▶ [Text to read]:
⁂
It requires a lot of strength to stick it out in a marriage after an affair. You have to figure out if you are strong enough to do it. But don't stick it out and your wife get away with letting things stay the same. She absolutely has to make changes. And that is a requirement. In the process, you may also find that you may need to make changes too.

I hope this has been helpful. I know I am going out on limb telling you something different than what other people are telling you. Believe me, I understand the hurt and anger you are going through as I have been through it and am still going through it right now. I am just asking you to think of your children what would really be best for your children (because I have been there too).


----------



## staying_strong

By the way, since you are only 2 weeks since D day, neither you nor your wife are really thinking rationally. You guys are both incredibly emotional and you guys are both just reacting. In the first two weeks after my D day, I caught my husband talking to the OW, telling her he loved her and wanted to be with her, while telling me that wanted to be with me and the kids. He was seriously addicted to the good feelings the affair provided him with. It felt like I was betrayed again! Only in the past 1-2 weeks did he start being more transparent, and believe it or not, things have been moving in the right direction. Take the time to process things. Have her move out if you need to, but take time to sort through things for yourself. Deciding whether or not you want to stay in your marriage is a big decision and one that should not be taken lightly.


----------



## lordmayhem

staying_strong said:


> It requires a lot of strength to stick it out in a marriage after an affair. You have to figure out if you are strong enough to do it. But don't stick it out and your wife get away with letting things stay the same. She absolutely has to make changes. And that is a requirement. In the process, you may also find that you may need to make changes too.


I have a problem with this statement because it implies that those who don't R, are weak. That is not the case. For many people, infidelity, especially on the scale for what his WW did to him, is a deal breaker. Everyone has what they consider their own deal breaker. Choosing to R or D does not mean someone is weak or strong enough. 

You yourself are only a month out from DDay, only 2 weeks longer than Zeek. Then your WH broke NC and you suffered DDay#2. You may still be in the shock/denial stage yourself and my not be thinking rationally since you've already decided to R when DDay was only a month ago. There are many BSs in your phase that are so desperate to save their marriage that they go straight to R when the WS isn't even ready for it yet. In your case, you don't even know yet if your WH can even maintain NC, because he broke NC only 2 weeks ago, yet you've decided already to R. The first 6 months are crucial and one of the APs will fish for renewed contact as your WH has. You may yet have another DDay.
⁂
▶ [Extracted data entries]:
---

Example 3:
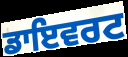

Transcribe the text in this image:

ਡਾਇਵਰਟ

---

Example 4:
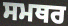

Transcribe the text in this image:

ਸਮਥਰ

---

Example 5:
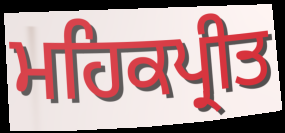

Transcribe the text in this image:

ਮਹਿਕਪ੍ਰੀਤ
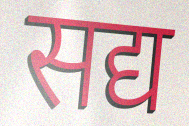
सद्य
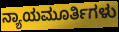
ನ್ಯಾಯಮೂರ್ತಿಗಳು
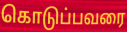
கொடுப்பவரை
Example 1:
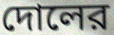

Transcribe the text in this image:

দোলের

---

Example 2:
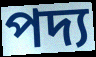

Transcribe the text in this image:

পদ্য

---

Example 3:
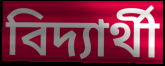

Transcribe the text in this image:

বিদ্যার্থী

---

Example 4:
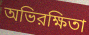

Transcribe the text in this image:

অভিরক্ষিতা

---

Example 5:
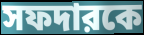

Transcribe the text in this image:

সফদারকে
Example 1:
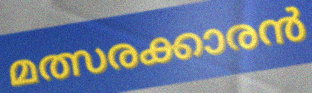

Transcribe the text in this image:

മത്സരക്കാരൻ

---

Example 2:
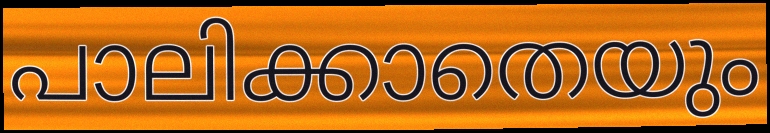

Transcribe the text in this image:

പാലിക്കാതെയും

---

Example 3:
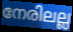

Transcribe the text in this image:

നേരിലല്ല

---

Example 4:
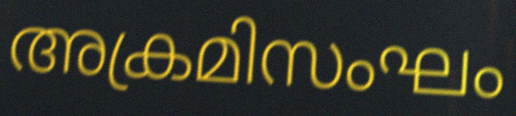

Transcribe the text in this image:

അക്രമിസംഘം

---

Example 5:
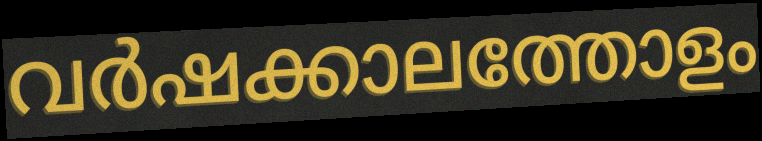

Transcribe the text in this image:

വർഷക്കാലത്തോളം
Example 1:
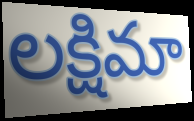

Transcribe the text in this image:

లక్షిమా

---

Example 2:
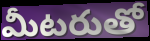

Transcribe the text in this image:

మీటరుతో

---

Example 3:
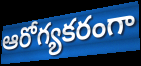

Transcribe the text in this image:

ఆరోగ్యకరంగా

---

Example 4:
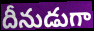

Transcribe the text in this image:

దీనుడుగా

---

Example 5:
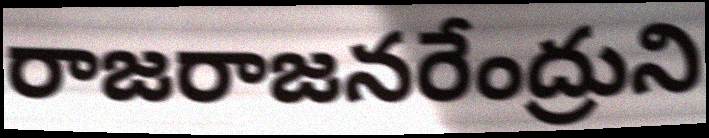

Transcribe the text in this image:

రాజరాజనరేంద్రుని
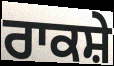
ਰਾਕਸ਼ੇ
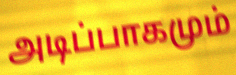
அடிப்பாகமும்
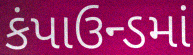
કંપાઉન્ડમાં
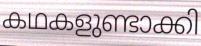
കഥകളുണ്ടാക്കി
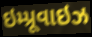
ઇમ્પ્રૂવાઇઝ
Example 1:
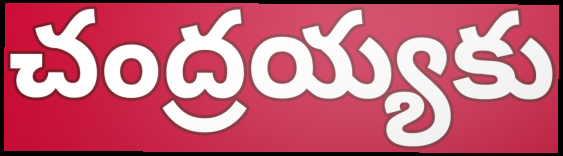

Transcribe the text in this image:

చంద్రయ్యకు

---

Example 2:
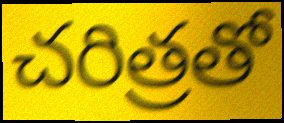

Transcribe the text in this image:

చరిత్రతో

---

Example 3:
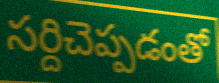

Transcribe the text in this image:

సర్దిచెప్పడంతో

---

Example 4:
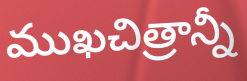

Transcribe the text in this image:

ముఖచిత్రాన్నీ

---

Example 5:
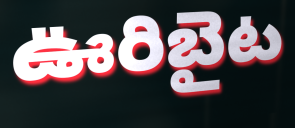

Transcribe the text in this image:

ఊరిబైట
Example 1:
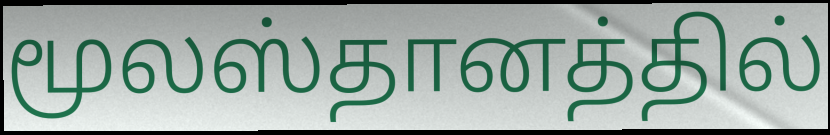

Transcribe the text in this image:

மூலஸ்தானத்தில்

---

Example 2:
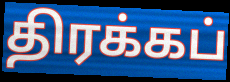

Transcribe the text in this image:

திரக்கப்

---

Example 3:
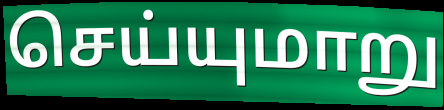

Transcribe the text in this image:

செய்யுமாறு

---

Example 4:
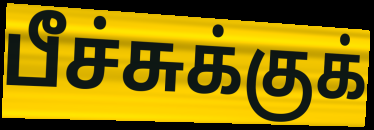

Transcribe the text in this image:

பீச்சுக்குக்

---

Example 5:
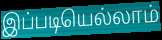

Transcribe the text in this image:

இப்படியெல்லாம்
⁂
Please extract the passage from the forum thread on marriage after an affair, starting at "## staying_strong" and ending at "be taken lightly.".

▶ [The solution]:
## staying_strong

By the way, since you are only 2 weeks since D day, neither you nor your wife are really thinking rationally. You guys are both incredibly emotional and you guys are both just reacting. In the first two weeks after my D day, I caught my husband talking to the OW, telling her he loved her and wanted to be with her, while telling me that wanted to be with me and the kids. He was seriously addicted to the good feelings the affair provided him with. It felt like I was betrayed again! Only in the past 1-2 weeks did he start being more transparent, and believe it or not, things have been moving in the right direction. Take the time to process things. Have her move out if you need to, but take time to sort through things for yourself. Deciding whether or not you want to stay in your marriage is a big decision and one that should not be taken lightly.